I gathered article metadata using the arXiv OAI-PMH interface and arXiv API. I used a cutoff time of 14:00 Eastern for all (initial) submissions after Jan 1, 2017 and 16:00 Eastern before then, EDT or EST depending on daylight savings. The dataset consists of about 105,000 arXiv submissions from April 2007 to December 2022, with the exception of Fig. 5 which includes data from as early as the arXiv API can query.

Limitations

This analysis does not control for any authors who may have changed their name or submission email during the timespan considered. I do not try to control for accidental early bird submissions.

Acknowledgements

Parts of the analysis code were written by Github Copilot and GPT-4 (with additional credit due to Stack Overflow and Github users who supplied training data). None of this writeup was produced using LLMs.
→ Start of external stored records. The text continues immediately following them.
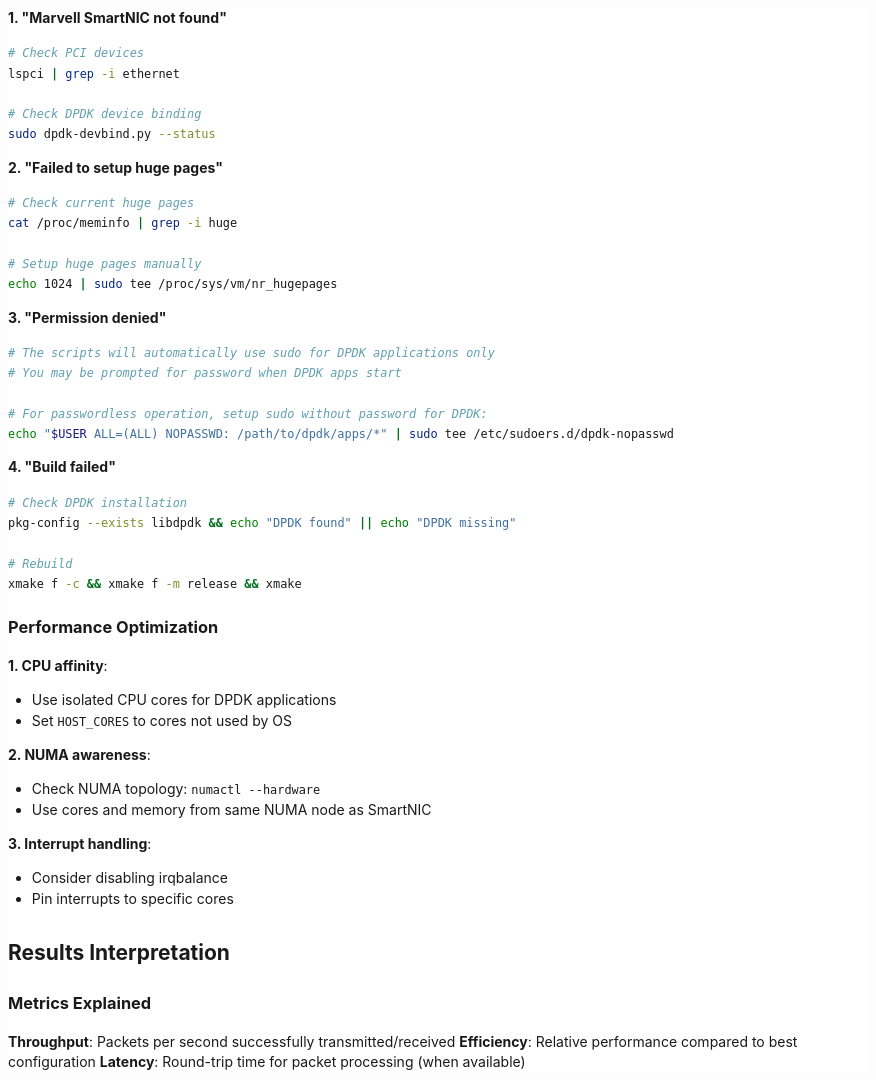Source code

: **1. "Marvell SmartNIC not found"**
```bash
# Check PCI devices
lspci | grep -i ethernet

# Check DPDK device binding
sudo dpdk-devbind.py --status
```

**2. "Failed to setup huge pages"**
```bash
# Check current huge pages
cat /proc/meminfo | grep -i huge

# Setup huge pages manually
echo 1024 | sudo tee /proc/sys/vm/nr_hugepages
```

**3. "Permission denied"**
```bash
# The scripts will automatically use sudo for DPDK applications only
# You may be prompted for password when DPDK apps start

# For passwordless operation, setup sudo without password for DPDK:
echo "$USER ALL=(ALL) NOPASSWD: /path/to/dpdk/apps/*" | sudo tee /etc/sudoers.d/dpdk-nopasswd
```

**4. "Build failed"**
```bash
# Check DPDK installation
pkg-config --exists libdpdk && echo "DPDK found" || echo "DPDK missing"

# Rebuild
xmake f -c && xmake f -m release && xmake
```

### Performance Optimization

**1. CPU affinity**:
- Use isolated CPU cores for DPDK applications
- Set `HOST_CORES` to cores not used by OS

**2. NUMA awareness**:
- Check NUMA topology: `numactl --hardware`
- Use cores and memory from same NUMA node as SmartNIC

**3. Interrupt handling**:
- Consider disabling irqbalance
- Pin interrupts to specific cores

## Results Interpretation

### Metrics Explained

**Throughput**: Packets per second successfully transmitted/received
**Efficiency**: Relative performance compared to best configuration
**Latency**: Round-trip time for packet processing (when available)
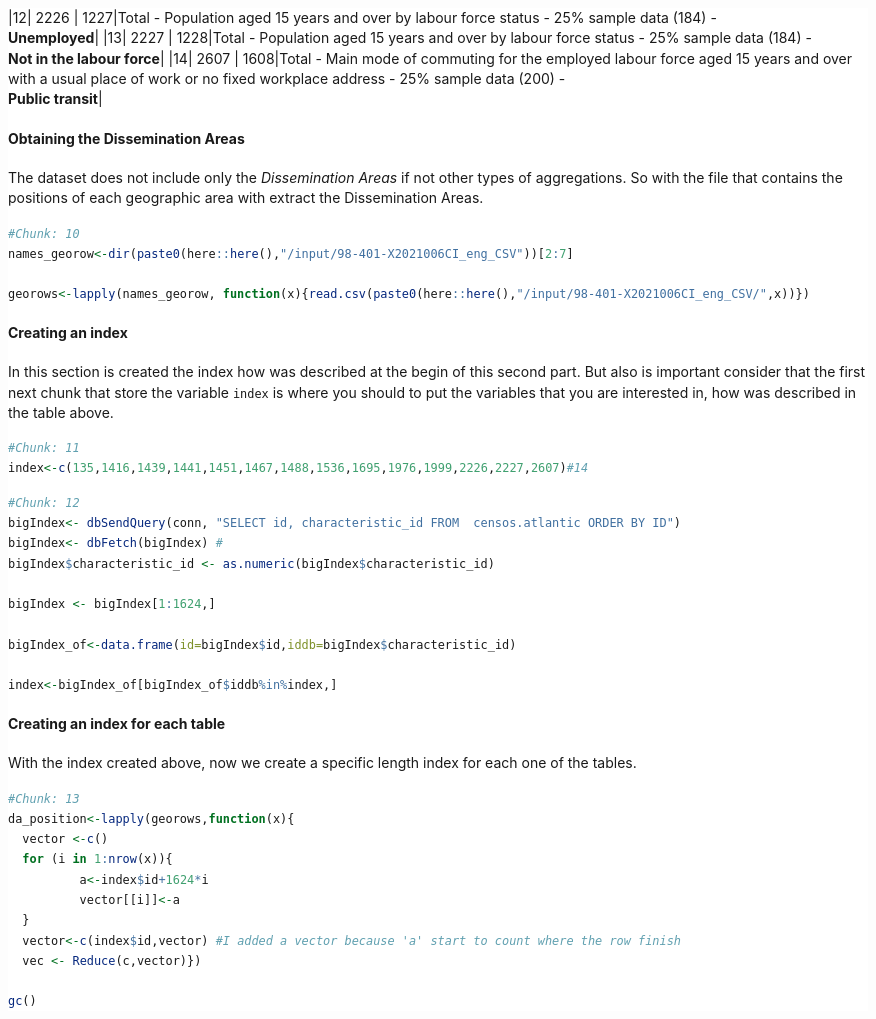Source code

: |12| 2226 | 1227|Total - Population aged 15 years and over by labour force status - 25% sample data (184) -<br> **Unemployed**|
|13| 2227 | 1228|Total - Population aged 15 years and over by labour force status - 25% sample data (184) -<br> **Not in the labour force**|
|14| 2607 | 1608|Total - Main mode of commuting for the employed labour force aged 15 years and over with a usual place of work or no fixed workplace address - 25% sample data (200) -<br> **Public transit**|

#### Obtaining the Dissemination Areas 
The dataset does not include only the *Dissemination Areas* if not other types of aggregations. So with the file that contains the positions of each geographic area with extract the Dissemination Areas. 

```R
#Chunk: 10
names_georow<-dir(paste0(here::here(),"/input/98-401-X2021006CI_eng_CSV"))[2:7]

georows<-lapply(names_georow, function(x){read.csv(paste0(here::here(),"/input/98-401-X2021006CI_eng_CSV/",x))})

```
#### Creating an index 

In this section is created the index how was described at the begin of this second part. But also is important consider that the first next chunk that store the variable `index` is where you should to put the variables that you are interested in, how was described in the table above.
```R
#Chunk: 11
index<-c(135,1416,1439,1441,1451,1467,1488,1536,1695,1976,1999,2226,2227,2607)#14
```

```R
#Chunk: 12
bigIndex<- dbSendQuery(conn, "SELECT id, characteristic_id FROM  censos.atlantic ORDER BY ID")
bigIndex<- dbFetch(bigIndex) #
bigIndex$characteristic_id <- as.numeric(bigIndex$characteristic_id)

bigIndex <- bigIndex[1:1624,]

bigIndex_of<-data.frame(id=bigIndex$id,iddb=bigIndex$characteristic_id)

index<-bigIndex_of[bigIndex_of$iddb%in%index,]
```

#### Creating an index for each table
With the index created above, now we create a specific length index for each one of the tables.

```R
#Chunk: 13
da_position<-lapply(georows,function(x){
  vector <-c() 
  for (i in 1:nrow(x)){ 
          a<-index$id+1624*i
          vector[[i]]<-a
  }
  vector<-c(index$id,vector) #I added a vector because 'a' start to count where the row finish
  vec <- Reduce(c,vector)})

gc()
```
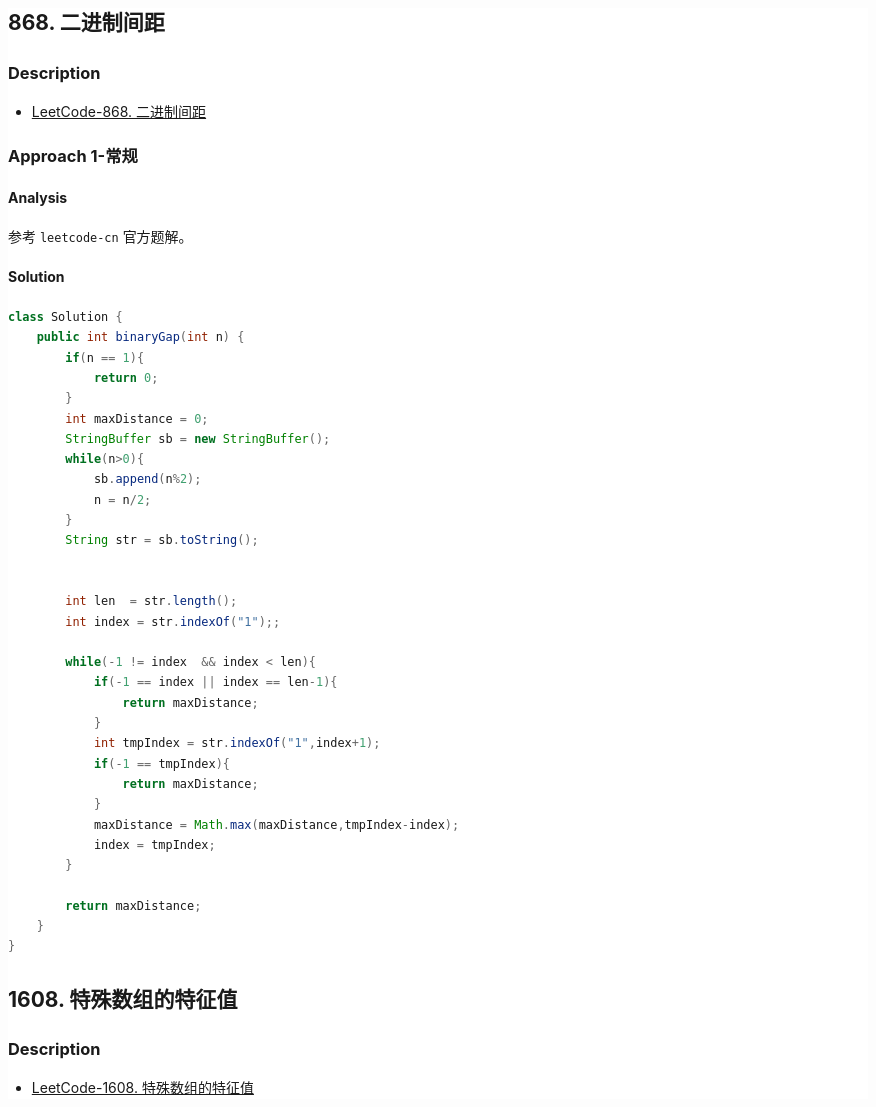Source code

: 

## 868. 二进制间距
### Description
* [LeetCode-868. 二进制间距](https://leetcode-cn.com/problems/binary-gap/description/)

### Approach 1-常规
#### Analysis

参考 `leetcode-cn` 官方题解。

#### Solution


```java
class Solution {
    public int binaryGap(int n) {
        if(n == 1){
            return 0;
        }
        int maxDistance = 0;
        StringBuffer sb = new StringBuffer();
        while(n>0){
            sb.append(n%2);
            n = n/2;
        }
        String str = sb.toString();
      

        int len  = str.length();
        int index = str.indexOf("1");;

        while(-1 != index  && index < len){
            if(-1 == index || index == len-1){
                return maxDistance;
            }
            int tmpIndex = str.indexOf("1",index+1);
            if(-1 == tmpIndex){
                return maxDistance;
            }
            maxDistance = Math.max(maxDistance,tmpIndex-index);
            index = tmpIndex;
        }

        return maxDistance;
    }
}
```




## 1608. 特殊数组的特征值
### Description
* [LeetCode-1608. 特殊数组的特征值](https://leetcode-cn.com/problems/special-array-with-x-elements-greater-than-or-equal-x/description/)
Thanks to Shayan Majidy for providing great feedback. I used matplotlib to produce plots. I used the sickle OAI-PMH client to access records.


  1. This is not strictly true: Occassionally a submission from before the cutoff (sometimes by several days) will appear at the top of the list. This is probably because that paper had a run-in with arXiv moderation. Truly the slow rat sometimes gets the cheese. 

  2. Paul Ginsparg is the original creator of arXiv. 

  3. For example, the kind of person who times their submission for a second after the cutoff time might be a generally ambitious or dedicated researcher. Or an early-bird submission might be a way an author signals confidence in a particular manuscript, though this seems unlikely given the analysis. 

  4. I am unaware of any replication of Ginsparg’s research for specifically the quant-ph category. I am interested to find out if the pattern holds So I replicated it myself here

  5. I actually tried to submit a preprint right at the cutoff recently but I was about 8 minutes late :( 

  6. This is a bit of a simplification since the analysis includes submissions that are cross-listed as quant-ph, which appear in an entirely different section than the primary quant-ph submissions, but are otherwise ordered according to their submission after cutoff time.